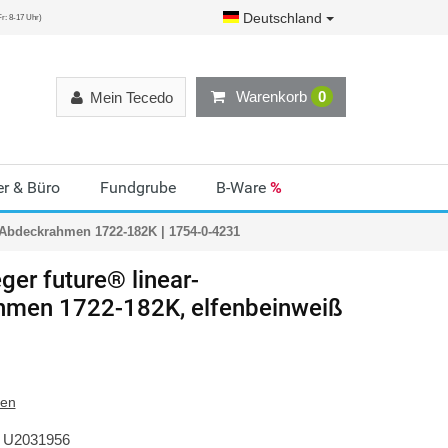
Deutschland
r: 8-17 Uhr)
Warenkorb
0
Mein Tecedo
r & Büro
Fundgrube
B-Ware
%
-Abdeckrahmen 1722-182K | 1754-0-4231
ger
future® linear-
men 1722-182K, elfenbeinweiß
ten
U2031956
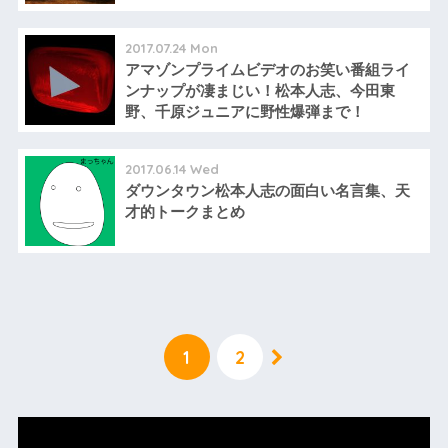
2017.07.24 Mon
アマゾンプライムビデオのお笑い番組ライ
ンナップが凄まじい！松本人志、今田東
野、千原ジュニアに野性爆弾まで！
2017.06.14 Wed
ダウンタウン松本人志の面白い名言集、天
才的トークまとめ
1
2
動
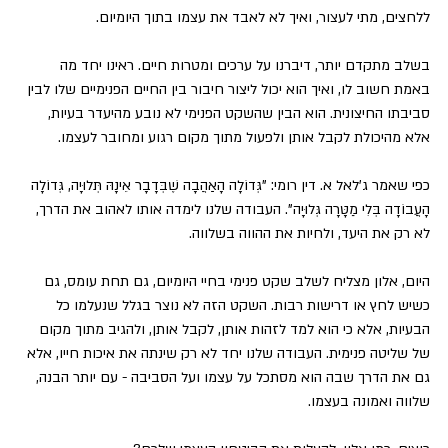
ללחצים, מתי לעצור, ואיך לא לאבד את עצמו בתוך היומיום.
בשלב מתקדם יותר, דיברנו על ערכים ומטרות חיים. ראינו יחד מה 
באמת חשוב לו, ואיך הוא יכול ליצור חיבור בין החיים הפנימיים שלו לבין 
סביבתו החיצונית. הוא הבין שהשקט הפנימי לא נובע מהיעדר בעיות, 
אלא מהיכולת לקבל אותן ולפעול מתוך מקום רגוע ומחובר לעצמו.
כפי שאמר ג'לאל א. דין רומי: "גְּדוֹלָה הָאַהֲבָה שֶׁבְּדָבָר אֵינָהּ תְּלוּיָה, גְּדוֹלָה 
הָעֲבוֹדָה בְּלִי מַטָּרָה גְּלוּיָה". העבודה שלנו לימדה אותו לאהוב את הדרך, 
לא רק את היעד, ולחיות את ההווה בשלווה.
היום, אלון מצליח לשלב שקט פנימי בחיי היומיום, גם תחת עומס, גם 
כשיש לחץ או דרישות רבות. השקט הזה לא נוצר בגלל שנעלמו כל 
הבעיות, אלא כי הוא למד לזהות אותן, לקבל אותן, ולהגיב מתוך מקום 
של שליטה פנימית. העבודה שלנו יחד לא רק שינתה את איכות חייו, אלא 
גם את הדרך שבה הוא מסתכל על עצמו ועל הסביבה - עם יותר הבנה, 
שלווה ואמונה בעצמו.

------------------------------------

__Exercise__.
Exclude the pictures and reproduce every entry exactly.

__Answer box__.
Deutschland
r: 8-17 Uhr)
Warenkorb
0
Mein Tecedo
r & Büro
Fundgrube
B-Ware
%
-Abdeckrahmen 1722-182K | 1754-0-4231
ger
future® linear-
men 1722-182K, elfenbeinweiß
ten
U2031956
2017.07.24 Mon
アマゾンプライムビデオのお笑い番組ライ
ンナップが凄まじい！松本人志、今田東
野、千原ジュニアに野性爆弾まで！
2017.06.14 Wed
ダウンタウン松本人志の面白い名言集、天
才的トークまとめ
1
2
動
ללחצים, מתי לעצור, ואיך לא לאבד את עצמו בתוך היומיום.
בשלב מתקדם יותר, דיברנו על ערכים ומטרות חיים. ראינו יחד מה 
באמת חשוב לו, ואיך הוא יכול ליצור חיבור בין החיים הפנימיים שלו לבין 
סביבתו החיצונית. הוא הבין שהשקט הפנימי לא נובע מהיעדר בעיות, 
אלא מהיכולת לקבל אותן ולפעול מתוך מקום רגוע ומחובר לעצמו.
כפי שאמר ג'לאל א. דין רומי: "גְּדוֹלָה הָאַהֲבָה שֶׁבְּדָבָר אֵינָהּ תְּלוּיָה, גְּדוֹלָה 
הָעֲבוֹדָה בְּלִי מַטָּרָה גְּלוּיָה". העבודה שלנו לימדה אותו לאהוב את הדרך, 
לא רק את היעד, ולחיות את ההווה בשלווה.
היום, אלון מצליח לשלב שקט פנימי בחיי היומיום, גם תחת עומס, גם 
כשיש לחץ או דרישות רבות. השקט הזה לא נוצר בגלל שנעלמו כל 
הבעיות, אלא כי הוא למד לזהות אותן, לקבל אותן, ולהגיב מתוך מקום 
של שליטה פנימית. העבודה שלנו יחד לא רק שינתה את איכות חייו, אלא 
גם את הדרך שבה הוא מסתכל על עצמו ועל הסביבה - עם יותר הבנה, 
שלווה ואמונה בעצמו.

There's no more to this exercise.